(Beginning of DATA LISTING)
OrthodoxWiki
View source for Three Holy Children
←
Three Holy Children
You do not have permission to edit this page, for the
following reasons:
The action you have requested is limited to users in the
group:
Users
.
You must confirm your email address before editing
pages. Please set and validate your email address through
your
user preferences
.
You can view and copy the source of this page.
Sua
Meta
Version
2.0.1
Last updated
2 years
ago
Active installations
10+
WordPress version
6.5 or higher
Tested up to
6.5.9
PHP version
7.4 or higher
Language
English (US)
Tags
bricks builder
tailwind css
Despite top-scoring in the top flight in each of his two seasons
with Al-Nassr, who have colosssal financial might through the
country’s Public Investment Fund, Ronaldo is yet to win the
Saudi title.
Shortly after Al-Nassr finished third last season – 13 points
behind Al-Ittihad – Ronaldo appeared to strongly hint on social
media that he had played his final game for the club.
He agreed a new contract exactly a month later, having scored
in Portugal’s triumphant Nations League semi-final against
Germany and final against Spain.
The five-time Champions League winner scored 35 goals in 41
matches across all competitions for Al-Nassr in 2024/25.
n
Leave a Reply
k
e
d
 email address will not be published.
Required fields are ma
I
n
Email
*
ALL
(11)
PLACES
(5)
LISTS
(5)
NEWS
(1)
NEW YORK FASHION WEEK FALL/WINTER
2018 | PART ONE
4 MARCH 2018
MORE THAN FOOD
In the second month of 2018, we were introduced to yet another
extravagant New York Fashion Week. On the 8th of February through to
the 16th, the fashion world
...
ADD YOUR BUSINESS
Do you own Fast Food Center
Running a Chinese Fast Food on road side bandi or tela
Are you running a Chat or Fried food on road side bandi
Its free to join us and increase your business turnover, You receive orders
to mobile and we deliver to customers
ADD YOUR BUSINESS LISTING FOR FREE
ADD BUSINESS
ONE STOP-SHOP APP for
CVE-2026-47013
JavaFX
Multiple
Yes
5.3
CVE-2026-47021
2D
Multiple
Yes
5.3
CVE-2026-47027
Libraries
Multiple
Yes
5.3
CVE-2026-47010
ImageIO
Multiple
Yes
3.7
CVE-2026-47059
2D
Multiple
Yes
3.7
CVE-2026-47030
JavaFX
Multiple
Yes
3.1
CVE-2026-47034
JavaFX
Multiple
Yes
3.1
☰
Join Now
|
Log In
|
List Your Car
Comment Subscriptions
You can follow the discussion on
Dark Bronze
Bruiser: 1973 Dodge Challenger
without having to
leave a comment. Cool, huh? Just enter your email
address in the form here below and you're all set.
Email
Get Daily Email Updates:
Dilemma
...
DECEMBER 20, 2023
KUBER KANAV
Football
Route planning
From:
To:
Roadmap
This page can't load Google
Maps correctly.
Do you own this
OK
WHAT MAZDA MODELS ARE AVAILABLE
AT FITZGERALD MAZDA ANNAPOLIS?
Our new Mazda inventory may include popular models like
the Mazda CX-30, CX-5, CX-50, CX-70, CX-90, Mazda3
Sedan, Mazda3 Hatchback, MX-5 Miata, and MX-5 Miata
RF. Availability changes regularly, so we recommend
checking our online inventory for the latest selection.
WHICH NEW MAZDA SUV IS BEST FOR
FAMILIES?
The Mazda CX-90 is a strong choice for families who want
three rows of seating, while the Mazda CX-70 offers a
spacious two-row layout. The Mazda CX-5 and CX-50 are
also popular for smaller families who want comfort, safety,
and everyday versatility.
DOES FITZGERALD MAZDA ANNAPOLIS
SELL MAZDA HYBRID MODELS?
(End of DATA LISTING)
→ BRIEF: Supply the entire listing above again, word for word.

→ RESULT BELOW:
OrthodoxWiki
View source for Three Holy Children
←
Three Holy Children
You do not have permission to edit this page, for the
following reasons:
The action you have requested is limited to users in the
group:
Users
.
You must confirm your email address before editing
pages. Please set and validate your email address through
your
user preferences
.
You can view and copy the source of this page.
Sua
Meta
Version
2.0.1
Last updated
2 years
ago
Active installations
10+
WordPress version
6.5 or higher
Tested up to
6.5.9
PHP version
7.4 or higher
Language
English (US)
Tags
bricks builder
tailwind css
Despite top-scoring in the top flight in each of his two seasons
with Al-Nassr, who have colosssal financial might through the
country’s Public Investment Fund, Ronaldo is yet to win the
Saudi title.
Shortly after Al-Nassr finished third last season – 13 points
behind Al-Ittihad – Ronaldo appeared to strongly hint on social
media that he had played his final game for the club.
He agreed a new contract exactly a month later, having scored
in Portugal’s triumphant Nations League semi-final against
Germany and final against Spain.
The five-time Champions League winner scored 35 goals in 41
matches across all competitions for Al-Nassr in 2024/25.
n
Leave a Reply
k
e
d
 email address will not be published.
Required fields are ma
I
n
Email
*
ALL
(11)
PLACES
(5)
LISTS
(5)
NEWS
(1)
NEW YORK FASHION WEEK FALL/WINTER
2018 | PART ONE
4 MARCH 2018
MORE THAN FOOD
In the second month of 2018, we were introduced to yet another
extravagant New York Fashion Week. On the 8th of February through to
the 16th, the fashion world
...
ADD YOUR BUSINESS
Do you own Fast Food Center
Running a Chinese Fast Food on road side bandi or tela
Are you running a Chat or Fried food on road side bandi
Its free to join us and increase your business turnover, You receive orders
to mobile and we deliver to customers
ADD YOUR BUSINESS LISTING FOR FREE
ADD BUSINESS
ONE STOP-SHOP APP for
CVE-2026-47013
JavaFX
Multiple
Yes
5.3
CVE-2026-47021
2D
Multiple
Yes
5.3
CVE-2026-47027
Libraries
Multiple
Yes
5.3
CVE-2026-47010
ImageIO
Multiple
Yes
3.7
CVE-2026-47059
2D
Multiple
Yes
3.7
CVE-2026-47030
JavaFX
Multiple
Yes
3.1
CVE-2026-47034
JavaFX
Multiple
Yes
3.1
☰
Join Now
|
Log In
|
List Your Car
Comment Subscriptions
You can follow the discussion on
Dark Bronze
Bruiser: 1973 Dodge Challenger
without having to
leave a comment. Cool, huh? Just enter your email
address in the form here below and you're all set.
Email
Get Daily Email Updates:
Dilemma
...
DECEMBER 20, 2023
KUBER KANAV
Football
Route planning
From:
To:
Roadmap
This page can't load Google
Maps correctly.
Do you own this
OK
WHAT MAZDA MODELS ARE AVAILABLE
AT FITZGERALD MAZDA ANNAPOLIS?
Our new Mazda inventory may include popular models like
the Mazda CX-30, CX-5, CX-50, CX-70, CX-90, Mazda3
Sedan, Mazda3 Hatchback, MX-5 Miata, and MX-5 Miata
RF. Availability changes regularly, so we recommend
checking our online inventory for the latest selection.
WHICH NEW MAZDA SUV IS BEST FOR
FAMILIES?
The Mazda CX-90 is a strong choice for families who want
three rows of seating, while the Mazda CX-70 offers a
spacious two-row layout. The Mazda CX-5 and CX-50 are
also popular for smaller families who want comfort, safety,
and everyday versatility.
DOES FITZGERALD MAZDA ANNAPOLIS
SELL MAZDA HYBRID MODELS?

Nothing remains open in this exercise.